High-Performance GPU Computing in the Julia Programming Language

jwitsoe · October 24, 2017, 7:55am

Originally published at: High-Performance GPU Computing in the Julia Programming Language | NVIDIA Technical Blog

Julia is a high-level programming language for mathematical computing that is as easy to use as Python, but as fast as C. The language has been created with performance in mind, and combines careful language design with a sophisticated LLVM-based compiler [Bezanson et al. 2017]. Julia is already well regarded for programming multicore CPUs and large parallel…

anon42921929 · November 22, 2017, 8:49am

what about host 2 device memory transfers?

anon57635164 · November 22, 2017, 6:20pm

Just want to point out that there are a bunch of comments and discussion around this on Hacker News

https://news.ycombinator.co...

anon92088217 · November 23, 2017, 6:44am

Constructing the CuArray performs a host-to-device memory transfer, whereas converting it back to a regular Array fetches the memory back.
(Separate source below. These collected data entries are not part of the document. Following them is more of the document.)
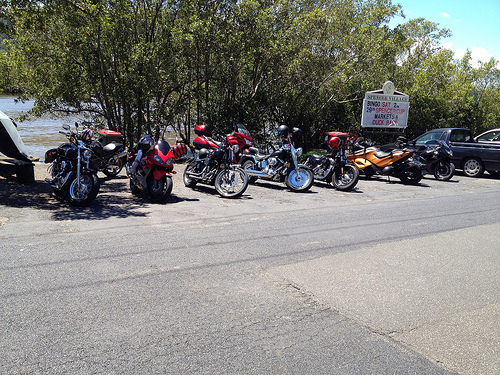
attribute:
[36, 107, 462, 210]
motorcycles — together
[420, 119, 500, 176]
truck — blue, black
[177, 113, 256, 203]
motorcycle — red, black, bright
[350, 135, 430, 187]
motorcycle — orange, golden cafe, cafe, red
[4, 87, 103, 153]
water — murky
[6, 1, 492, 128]
trees — green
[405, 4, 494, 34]
sky — blue, aqua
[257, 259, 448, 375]
pavement — crack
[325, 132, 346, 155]
helmet — red, round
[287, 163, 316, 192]
wheel — shiny chrome, silvertone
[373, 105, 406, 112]
letters — red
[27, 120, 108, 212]
bike — black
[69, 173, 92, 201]
hubcap — silvertone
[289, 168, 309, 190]
hubcap — fancy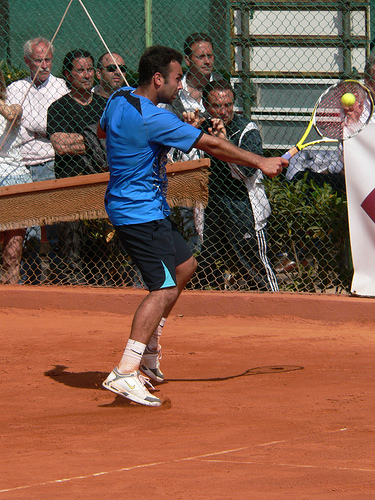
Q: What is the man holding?
A: Tennis racquet.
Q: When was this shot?
A: Daytime.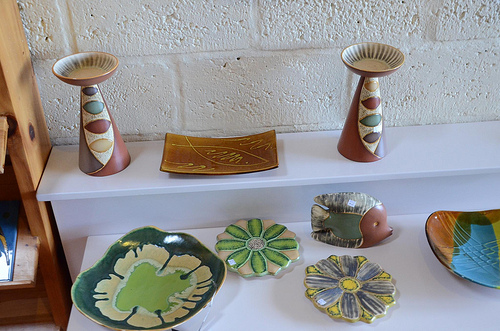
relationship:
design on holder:
[361, 112, 383, 123] [333, 42, 405, 162]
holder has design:
[328, 42, 405, 161] [80, 85, 111, 166]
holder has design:
[45, 47, 132, 179] [362, 76, 384, 149]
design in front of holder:
[80, 85, 111, 166] [328, 42, 405, 161]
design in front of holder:
[362, 76, 384, 149] [45, 47, 132, 179]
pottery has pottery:
[215, 224, 290, 271] [211, 217, 301, 279]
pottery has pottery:
[302, 251, 398, 326] [302, 251, 398, 326]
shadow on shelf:
[189, 262, 246, 328] [36, 119, 498, 329]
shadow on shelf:
[264, 258, 344, 328] [36, 119, 498, 329]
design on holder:
[80, 97, 108, 114] [50, 47, 132, 179]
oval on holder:
[84, 137, 113, 154] [50, 47, 132, 179]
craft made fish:
[309, 194, 392, 247] [307, 192, 395, 245]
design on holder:
[354, 85, 386, 148] [333, 42, 405, 162]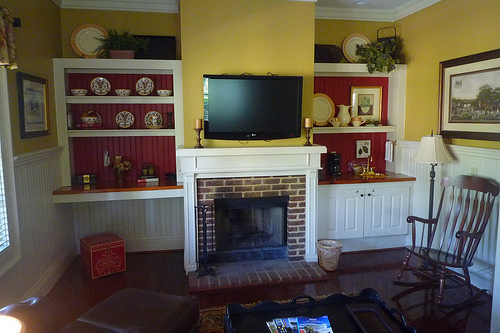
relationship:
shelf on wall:
[65, 95, 174, 104] [177, 0, 317, 190]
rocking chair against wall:
[389, 173, 498, 311] [386, 172, 496, 309]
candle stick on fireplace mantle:
[187, 127, 208, 147] [174, 142, 332, 177]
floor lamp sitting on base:
[410, 129, 455, 275] [426, 159, 436, 252]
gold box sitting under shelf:
[62, 220, 163, 281] [53, 180, 183, 205]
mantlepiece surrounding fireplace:
[172, 140, 333, 294] [192, 170, 308, 270]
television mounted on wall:
[195, 71, 304, 146] [181, 0, 313, 145]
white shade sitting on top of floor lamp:
[410, 134, 452, 163] [412, 130, 454, 215]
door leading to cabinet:
[317, 187, 365, 240] [317, 184, 412, 241]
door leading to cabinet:
[363, 185, 411, 238] [317, 184, 412, 241]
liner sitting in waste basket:
[312, 235, 343, 255] [317, 235, 345, 273]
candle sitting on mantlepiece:
[300, 113, 315, 148] [173, 143, 326, 177]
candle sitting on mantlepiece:
[191, 117, 203, 149] [173, 143, 326, 177]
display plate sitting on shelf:
[88, 76, 112, 95] [63, 91, 174, 105]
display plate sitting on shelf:
[132, 75, 154, 95] [63, 91, 174, 105]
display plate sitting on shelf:
[81, 109, 101, 127] [65, 125, 174, 137]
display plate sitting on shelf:
[111, 108, 134, 128] [65, 125, 174, 137]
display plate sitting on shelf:
[140, 110, 164, 129] [65, 125, 174, 137]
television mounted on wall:
[203, 74, 304, 140] [181, 0, 313, 145]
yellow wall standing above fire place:
[186, 7, 306, 68] [191, 163, 311, 258]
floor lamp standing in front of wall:
[410, 129, 455, 275] [309, 33, 498, 252]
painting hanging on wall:
[435, 45, 485, 142] [386, 10, 493, 187]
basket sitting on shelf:
[355, 26, 425, 73] [311, 47, 495, 182]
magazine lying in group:
[265, 319, 275, 330] [263, 313, 334, 331]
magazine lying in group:
[273, 316, 285, 330] [263, 313, 334, 331]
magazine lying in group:
[280, 316, 291, 331] [263, 313, 334, 331]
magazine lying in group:
[285, 314, 299, 331] [263, 313, 334, 331]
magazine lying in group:
[291, 312, 331, 331] [263, 313, 334, 331]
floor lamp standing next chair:
[410, 129, 455, 275] [404, 176, 485, 298]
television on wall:
[203, 74, 304, 140] [205, 17, 293, 62]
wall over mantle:
[205, 17, 293, 62] [175, 141, 329, 152]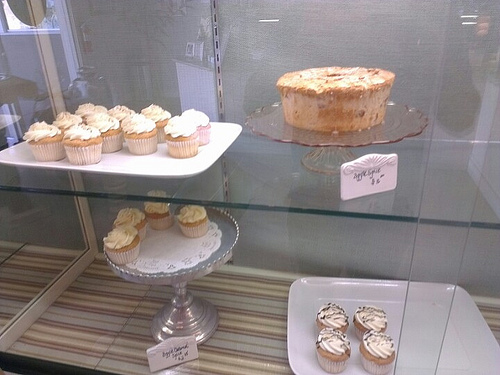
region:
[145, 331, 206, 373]
a white sale sign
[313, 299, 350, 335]
a cupcake on the plate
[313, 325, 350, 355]
frosting on the cupcake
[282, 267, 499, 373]
a large white plate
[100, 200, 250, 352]
a metal platter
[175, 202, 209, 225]
yellow frosting on the cupcake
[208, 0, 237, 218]
a metal beam on the wall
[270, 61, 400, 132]
a brown cake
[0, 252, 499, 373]
striped wallpaper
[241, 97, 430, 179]
a glass platter on the shelf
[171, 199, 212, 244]
a delicious cake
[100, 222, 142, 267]
a delicious cake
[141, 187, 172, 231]
a delicious cake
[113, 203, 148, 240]
a delicious cake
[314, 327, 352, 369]
a delicious cake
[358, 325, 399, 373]
a delicious cake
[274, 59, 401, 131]
a delicious cake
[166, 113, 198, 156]
a delicious cake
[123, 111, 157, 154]
a delicious cake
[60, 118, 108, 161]
a delicious cake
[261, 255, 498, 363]
The plate is white.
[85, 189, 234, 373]
Cupcake tower is silver.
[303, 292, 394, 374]
Four cupcakes on white plate.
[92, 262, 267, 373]
The table has a stripped pattern.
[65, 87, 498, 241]
The shelf is made with glass.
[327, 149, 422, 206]
The tags are white.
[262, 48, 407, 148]
Only one bunt cake.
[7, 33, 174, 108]
Reflections in the glass.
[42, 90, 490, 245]
The shelf is clear.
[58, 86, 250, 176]
10 cupcakes with white frosting.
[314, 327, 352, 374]
a cupcake on the white plate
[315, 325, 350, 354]
white frosting on the cupcake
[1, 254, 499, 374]
striped wall paper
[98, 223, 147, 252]
yellow frosting on the cupcake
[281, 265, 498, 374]
a white plate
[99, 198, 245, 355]
a large metal platter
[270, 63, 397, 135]
a brown cake on the tray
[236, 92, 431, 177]
a glass tray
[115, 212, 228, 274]
a white doily on the platter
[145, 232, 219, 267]
the doilee is white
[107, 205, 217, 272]
four cupcakes on doilee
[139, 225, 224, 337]
the doilee on stand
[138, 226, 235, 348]
doilee stand is silver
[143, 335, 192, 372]
the signs are white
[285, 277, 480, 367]
the plate is white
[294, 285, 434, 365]
four cupcakes on bottom plate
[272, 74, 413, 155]
the cake is brown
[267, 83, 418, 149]
cake stand is glass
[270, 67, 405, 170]
cake is on the stand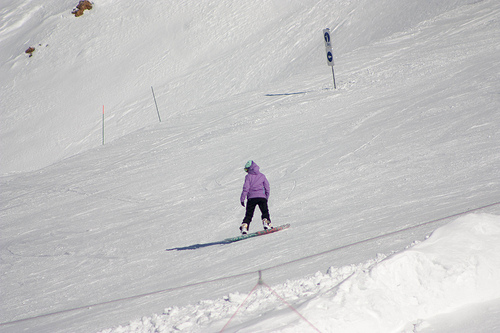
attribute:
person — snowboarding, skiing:
[230, 158, 272, 234]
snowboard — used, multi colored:
[199, 221, 292, 243]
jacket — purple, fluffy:
[244, 174, 275, 202]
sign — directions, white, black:
[321, 28, 338, 65]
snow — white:
[117, 84, 494, 323]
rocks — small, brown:
[19, 40, 54, 62]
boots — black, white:
[240, 218, 276, 232]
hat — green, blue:
[245, 158, 257, 169]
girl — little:
[245, 158, 279, 235]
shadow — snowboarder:
[166, 236, 228, 255]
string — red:
[259, 281, 288, 318]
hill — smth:
[117, 64, 496, 232]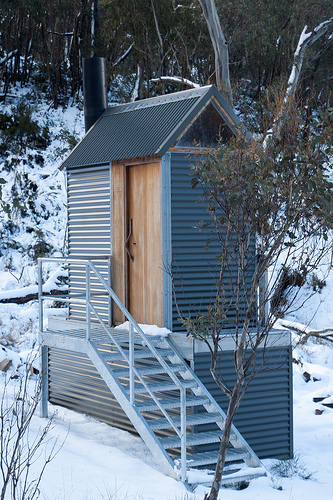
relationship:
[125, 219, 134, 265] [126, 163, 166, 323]
handle on door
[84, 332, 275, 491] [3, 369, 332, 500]
stairs to ground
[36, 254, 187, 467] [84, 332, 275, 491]
rail up stairs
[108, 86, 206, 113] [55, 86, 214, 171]
rivets in roof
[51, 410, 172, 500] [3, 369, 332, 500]
snow on ground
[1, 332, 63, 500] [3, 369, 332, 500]
bushes on ground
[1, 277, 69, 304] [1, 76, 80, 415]
log on hill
anon42921929 · November 23, 2017, 11:21am

is there support for asynchronous transfers? multiple streams? concurrent kernel and memory transfer?

anon92088217 · November 23, 2017, 11:54am

Partially, eg. streams are supported and can be used for kernel execution, but asynchronous transfers are not wrapped right now. It isn't much work to add though, and I'm currently redesigning the memory buffer interface so I'll see about adding it: https://github.com/JuliaGPU...

If there's similar missing features you'd want to use, don't hesitate to file an issue at CUDAdrv or CUDAnative.